Giant Covalent Structures

Giant Covalent Structures

Definition

  • A giant covalent structure is a large network of atoms joined together by covalent bonds where thousands of atoms can be linked together in this way.

Formation

  • Covalent bonds are formed when two non-metals share electrons.
  • In a giant covalent structure, many atoms are linked together by shared pairs of electrons to form a large network or lattice structure.
  • Each atom is joined to several others, leading to the formation of a giant structure.

Properties of Giant Covalent Structures

  • High melting and boiling points: Due to multiple strong covalent bonds, these structures require a lot of energy to be broken down. This results in high melting and boiling points.
  • Hardness: Giant covalent structures are generally hard. For example, diamond, a form of carbon, is one of the hardest known materials.
  • Conductivity: Most giant covalent structures do not conduct electricity as they do not have delocalised electrons. However, graphite, which is a form of carbon, does conduct electricity as it has one layer of delocalised electrons.
  • Solubility: These structures are usually insoluble in water and other common solvents.
  • Density: Giant covalent structures can have a high or low density depending on the specific structure and arrangement of atoms.
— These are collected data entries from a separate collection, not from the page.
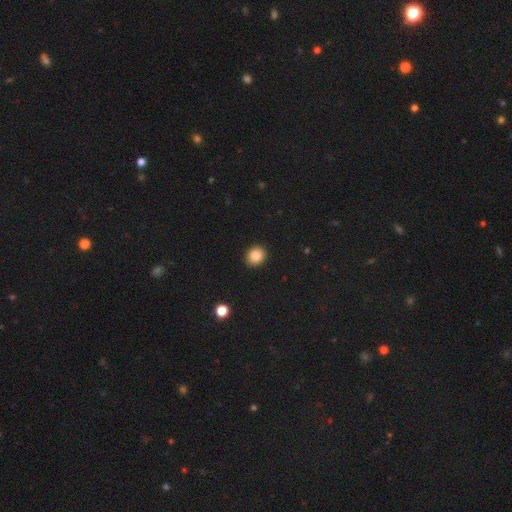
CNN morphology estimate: smooth_or_featured: smooth (p=0.84) [alt: star or artifact p=0.10]
how_rounded: round (p=0.71) [alt: in between p=0.28]
merging: none (p=0.92) [alt: minor disturbance p=0.05]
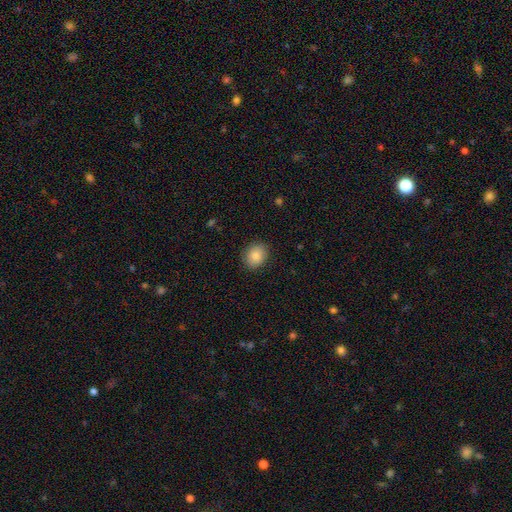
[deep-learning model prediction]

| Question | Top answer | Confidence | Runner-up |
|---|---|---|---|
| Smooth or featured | smooth | 85% | star or artifact (8%) |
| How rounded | round | 60% | in between (39%) |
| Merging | none | 89% | minor disturbance (8%) |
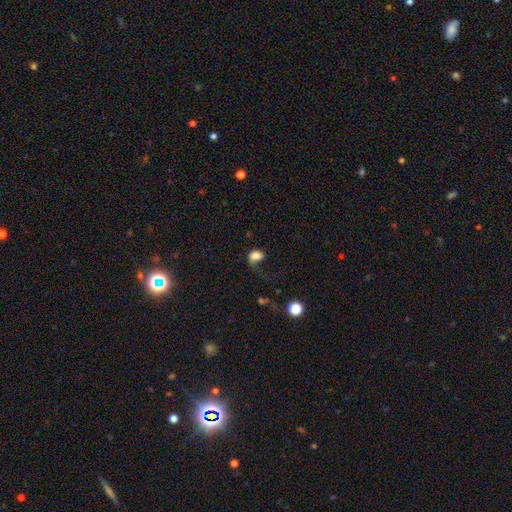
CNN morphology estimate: Smooth or featured? smooth (73%)
How rounded? in between (70%)
Merging? major disturbance (43%)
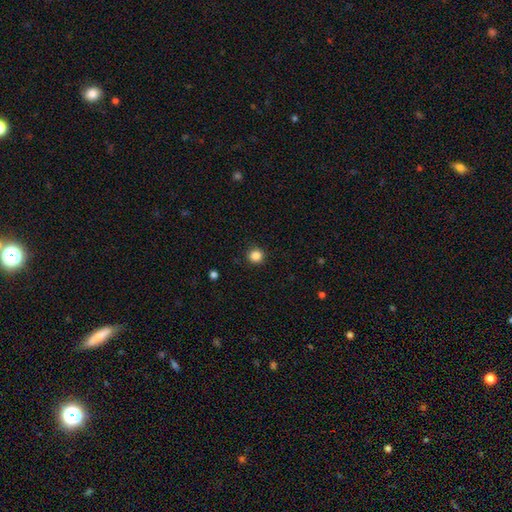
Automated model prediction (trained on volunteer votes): This appears to be a smooth galaxy with no disk features (85%) that is round (94%). Merging: none (91%).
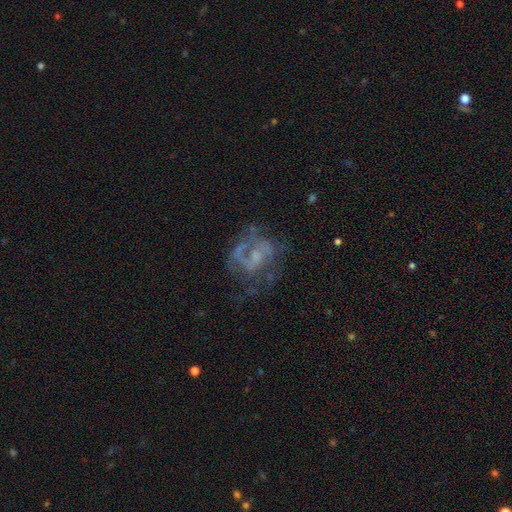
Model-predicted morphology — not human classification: Smooth or featured?
  - featured or disk: 75% *
  - smooth: 14%
  - star or artifact: 12%
Edge-on disk?
  - no: 98% *
  - yes: 2%
Bar?
  - no: 60% *
  - weak: 33%
  - strong: 7%
Spiral arms?
  - yes: 70% *
  - no: 30%
Spiral winding?
  - medium: 46% *
  - tight: 28%
  - loose: 26%
Spiral arm count?
  - 2: 47% *
  - can't tell: 28%
  - 1: 11%
  - 3: 9%
  - 4: 3%
  - more than 4: 3%
Bulge size?
  - small: 40% *
  - moderate: 28%
  - none: 27%
  - large: 3%
  - dominant: 1%
Merging?
  - none: 50% *
  - major disturbance: 27%
  - minor disturbance: 19%
  - merger: 3%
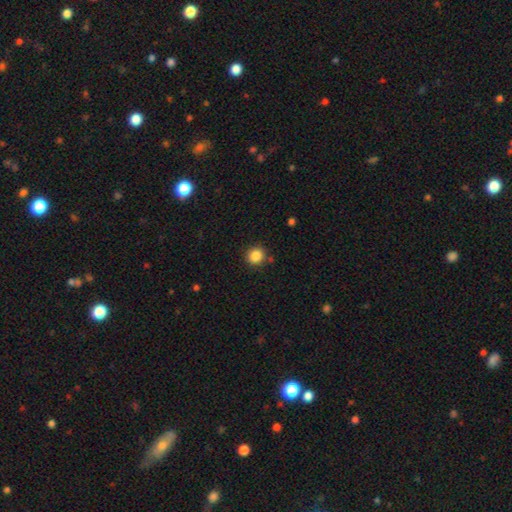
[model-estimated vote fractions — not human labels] Q: Smooth or featured?
A: smooth (86%); runner-up: star or artifact (10%)
Q: How rounded?
A: round (85%); runner-up: in between (14%)
Q: Merging?
A: none (86%); runner-up: minor disturbance (9%)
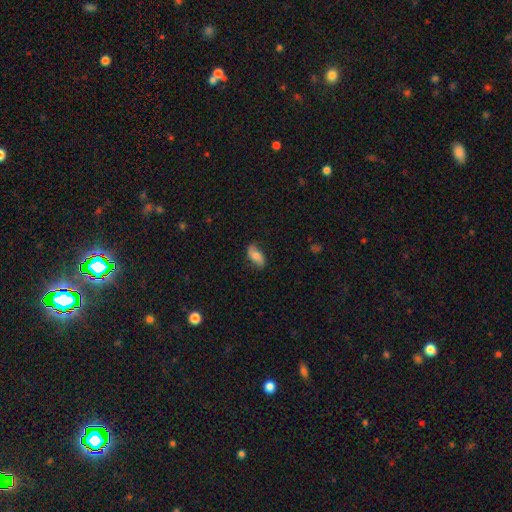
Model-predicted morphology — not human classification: Smooth or featured?
  - smooth: 58% *
  - featured or disk: 35%
  - star or artifact: 8%
How rounded?
  - in between: 89% *
  - cigar-shaped: 7%
  - round: 5%
Merging?
  - none: 74% *
  - minor disturbance: 20%
  - major disturbance: 5%
  - merger: 1%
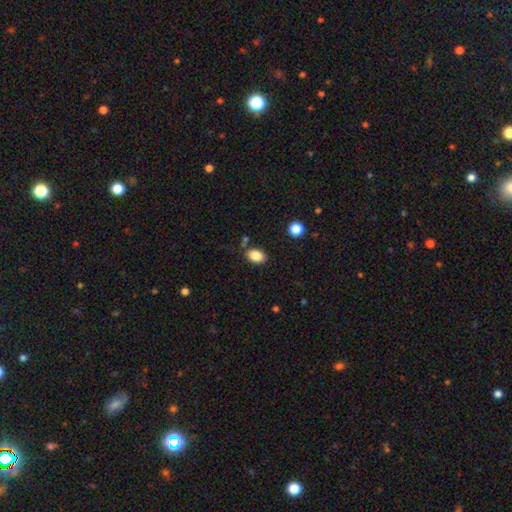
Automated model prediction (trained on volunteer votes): Morphology: type=smooth (86%); roundness=in between (81%); merging=none (81%).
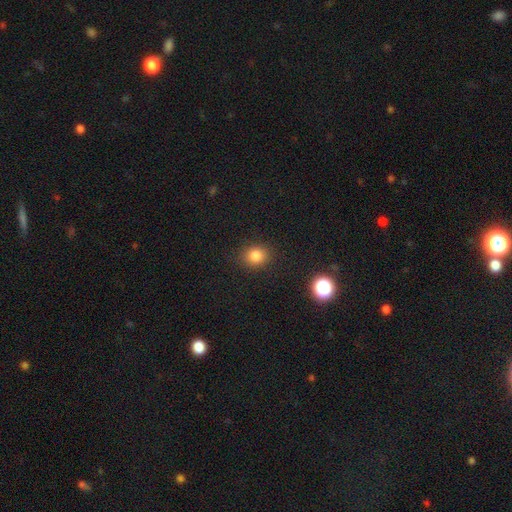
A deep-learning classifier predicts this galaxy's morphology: This is clearly a smooth galaxy (82%). How rounded: likely round (70%). Merging: clearly none (88%).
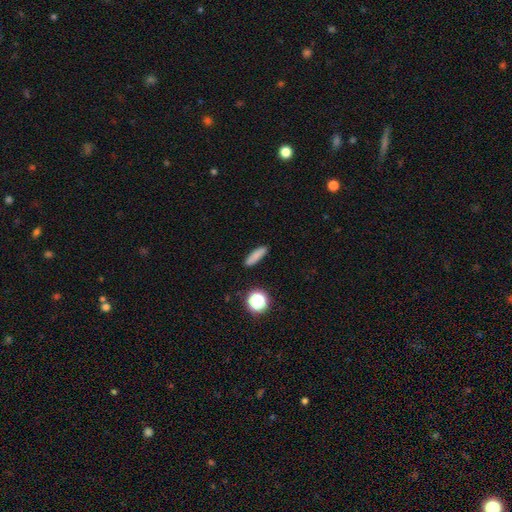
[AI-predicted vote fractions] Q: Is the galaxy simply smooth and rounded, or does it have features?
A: smooth — 82%.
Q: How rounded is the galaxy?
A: cigar-shaped — 71%.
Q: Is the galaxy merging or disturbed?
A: none — 87%.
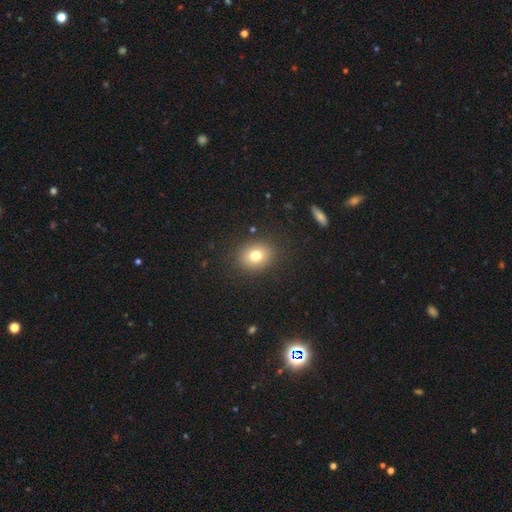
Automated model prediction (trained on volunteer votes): Smooth or featured: smooth — 77% (star or artifact — 12%)
How rounded: round — 60% (in between — 40%)
Merging: none — 88% (minor disturbance — 8%)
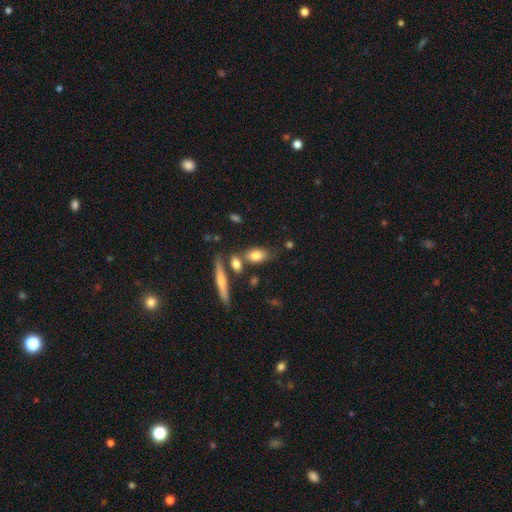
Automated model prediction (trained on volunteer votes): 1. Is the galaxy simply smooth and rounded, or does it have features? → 75% smooth, 17% featured or disk, 8% star or artifact.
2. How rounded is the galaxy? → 81% in between, 11% cigar-shaped, 7% round.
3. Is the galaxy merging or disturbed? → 61% none, 19% merger, 15% minor disturbance, 5% major disturbance.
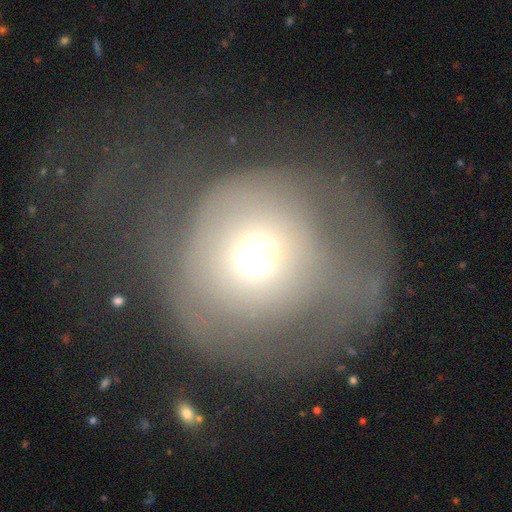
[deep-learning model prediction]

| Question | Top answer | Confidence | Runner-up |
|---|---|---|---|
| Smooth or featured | smooth | 49% | featured or disk (39%) |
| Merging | major disturbance | 50% | none (33%) |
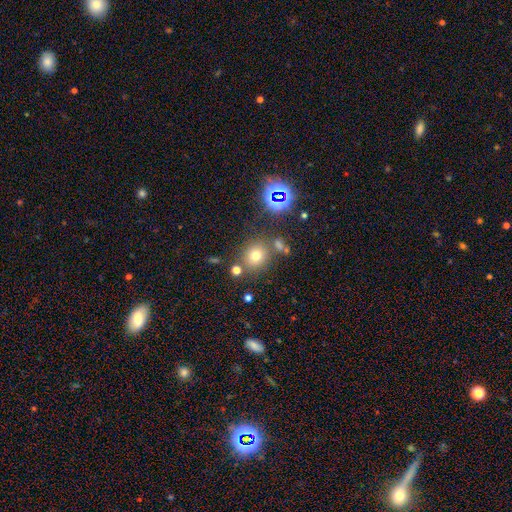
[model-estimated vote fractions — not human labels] Smooth or featured? Predicted: smooth (p=0.68). How rounded? Predicted: round (p=0.79). Merging? Predicted: none (p=0.74).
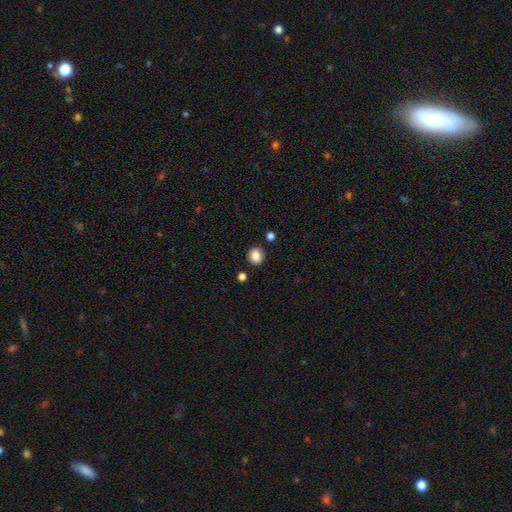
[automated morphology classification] Smooth or featured? smooth (86%)
How rounded? round (79%)
Merging? none (87%)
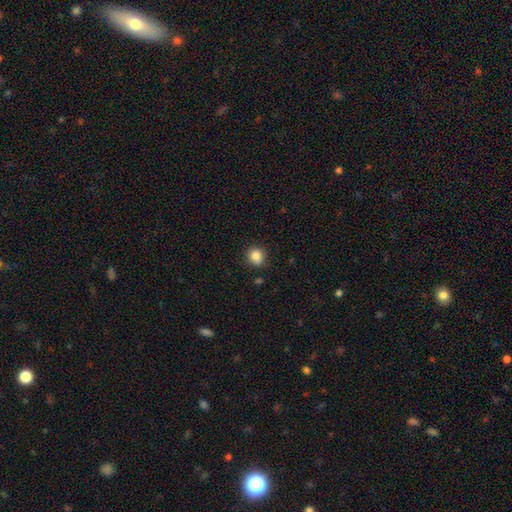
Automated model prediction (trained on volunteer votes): smooth-or-featured: smooth: 84% | star or artifact: 10% | featured or disk: 6%
  how-rounded: round: 86% | in between: 13% | cigar-shaped: 1%
  merging: none: 85% | minor disturbance: 11% | major disturbance: 2% | merger: 2%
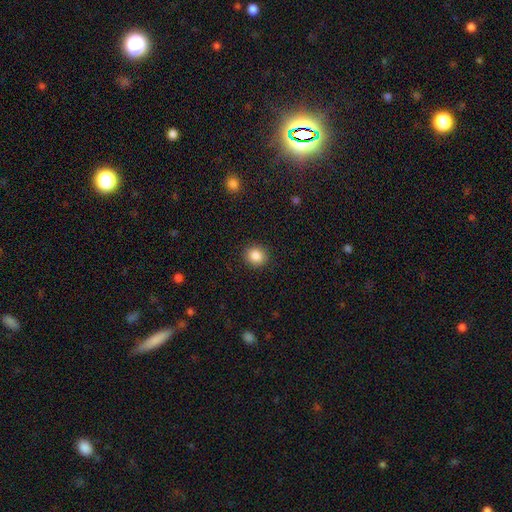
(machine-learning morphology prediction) A smooth galaxy with no disk features (86%) that is round (78%). Merging: none (91%).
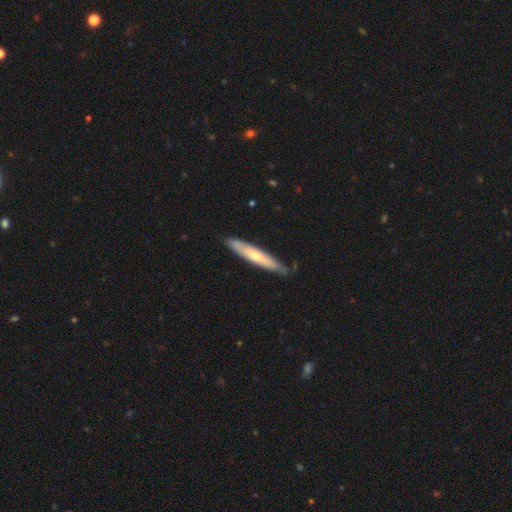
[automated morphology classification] Smooth or featured? Predicted: smooth (p=0.52). How rounded? Predicted: cigar-shaped (p=0.91). Merging? Predicted: none (p=0.80).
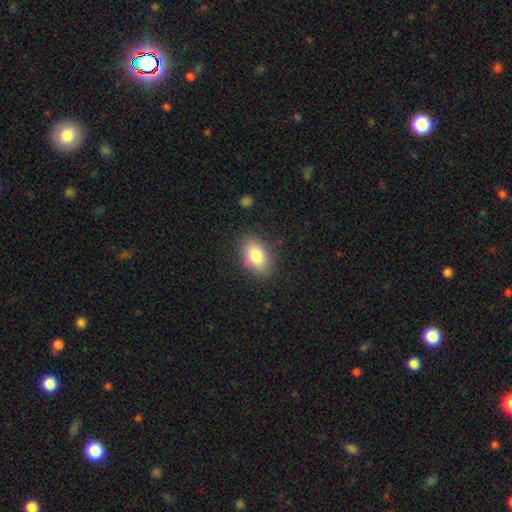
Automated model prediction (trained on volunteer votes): smooth 82%, featured or disk 10%, star or artifact 8%. Down the decision tree: how rounded — in between (86%); merging — none (83%).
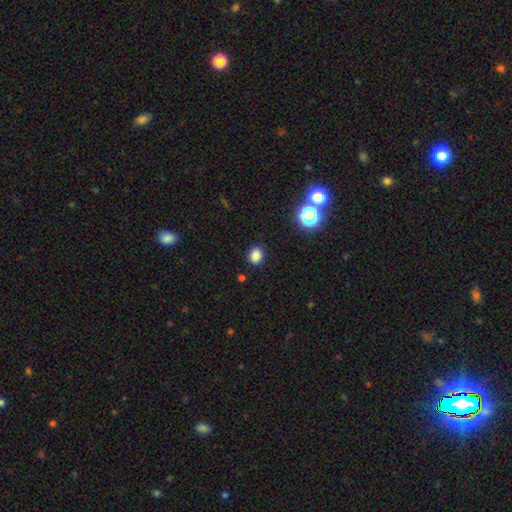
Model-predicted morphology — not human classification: Smooth or featured: smooth — 83% (star or artifact — 13%)
How rounded: round — 50% (in between — 49%)
Merging: none — 87% (minor disturbance — 9%)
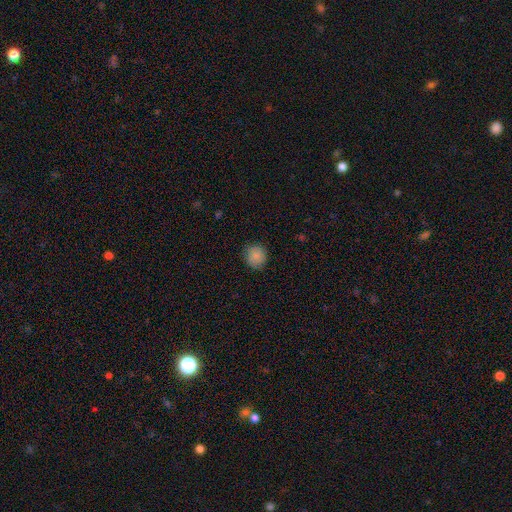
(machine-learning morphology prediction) type=smooth (86%); roundness=round (87%); merging=none (85%).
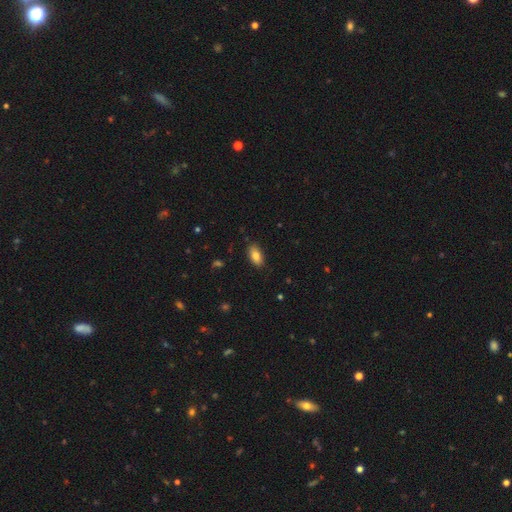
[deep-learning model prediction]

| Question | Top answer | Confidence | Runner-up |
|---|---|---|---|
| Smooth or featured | smooth | 84% | featured or disk (9%) |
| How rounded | in between | 91% | cigar-shaped (6%) |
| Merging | none | 86% | minor disturbance (10%) |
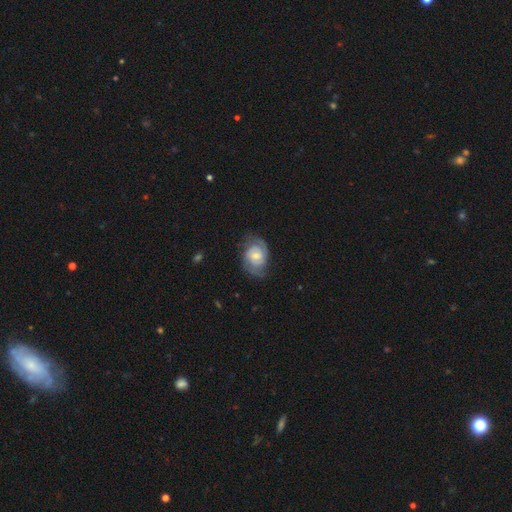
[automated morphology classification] A featured or disk galaxy (75%) with no bar (50%), 2 (76%) tight (50%) spiral arms (91%) and a moderate central bulge (52%). Merging: none (69%).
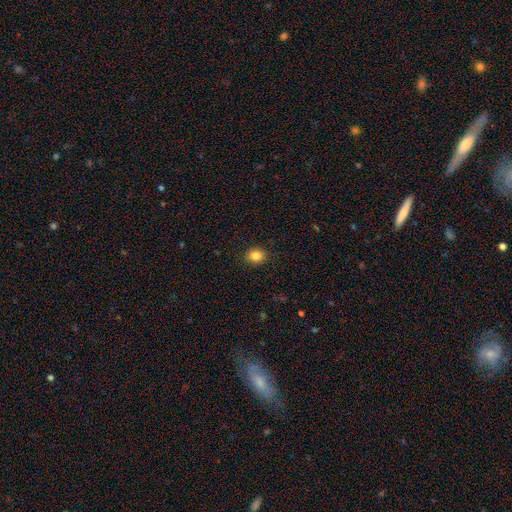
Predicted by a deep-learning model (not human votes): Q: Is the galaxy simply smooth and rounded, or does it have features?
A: smooth — 85%.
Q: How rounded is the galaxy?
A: round — 66%.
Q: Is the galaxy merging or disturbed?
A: none — 89%.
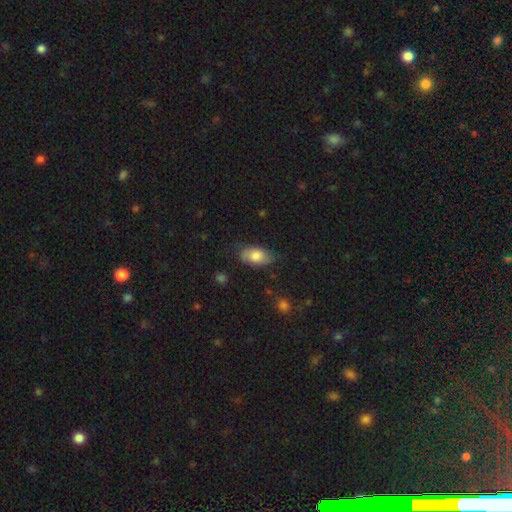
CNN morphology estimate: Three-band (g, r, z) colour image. It shows a smooth galaxy with no disk features (80%) that is in between round and cigar-shaped (91%). Merging: none (73%).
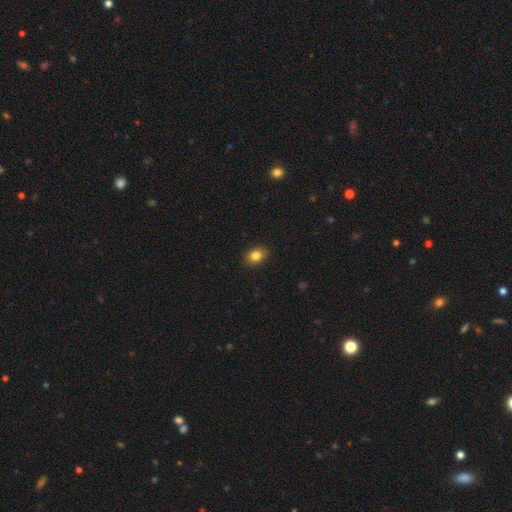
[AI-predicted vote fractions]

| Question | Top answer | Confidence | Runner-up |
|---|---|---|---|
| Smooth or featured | smooth | 83% | star or artifact (10%) |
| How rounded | in between | 68% | round (31%) |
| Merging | none | 90% | minor disturbance (7%) |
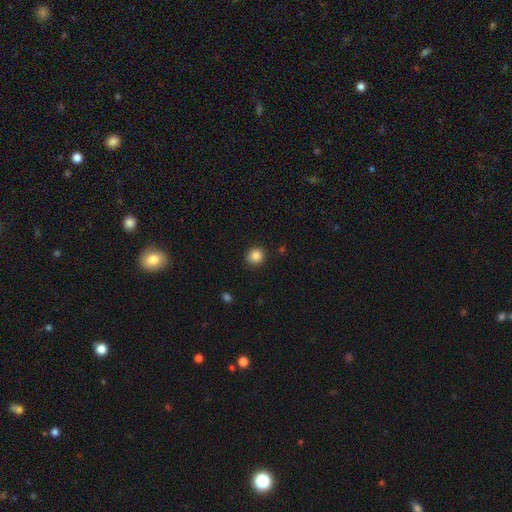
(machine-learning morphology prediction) Smooth or featured: smooth — 86% (star or artifact — 10%)
How rounded: round — 88% (in between — 11%)
Merging: none — 89% (minor disturbance — 8%)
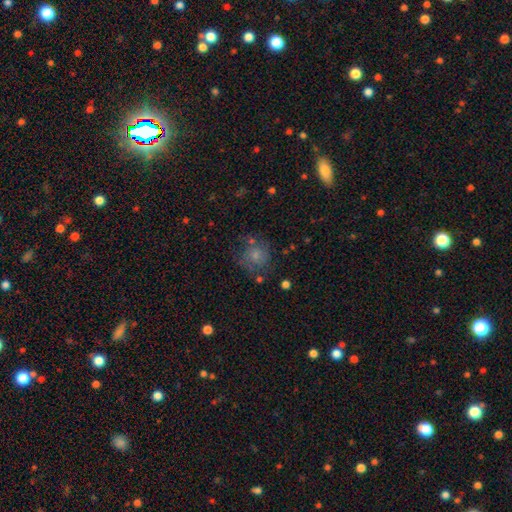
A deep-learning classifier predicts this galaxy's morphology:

Types of Giant Covalent Structures

  • Certain elements exist as giant covalent structures. These include carbon in the form of diamond and graphite, and silicon dioxide, more commonly known as silica or quartz.
  • Diamond and graphite, although both forms of carbon, have very different properties due to their different structures.
  • Diamond has a rigid network structure with each carbon atom joined to four other carbon atoms, forming a very hard, transparent substance.
  • Graphite, on the other hand, consists of layers of carbon atoms with each atom only joined to three other carbon atoms, allowing the layers to slide over each other. This makes graphite soft and slippery.
  • Silicon dioxide, or silica, is a ubiquitous component of the earth’s crust and has a complex and largely variable structure that includes a range of crystalline forms and an amorphous form.

Stability of Giant Covalent Structures

  • These structures are stable due to the strong covalent bonds and large amounts of energy required to break them.
  • The shared pairs of electrons between atoms also contribute to this stability as they fill the outer electron shells of the atoms involved.

Energetics of Giant Covalent Structures

  • The formation of a giant covalent structure is exothermic as it releases energy, primarily because the energy required to form covalent bonds is less than the energy released by the formation of these bonds.

Examples of Giant Covalent Structures

  • Common examples of giant covalent structures include diamond, graphite, silica, silicon, and boron.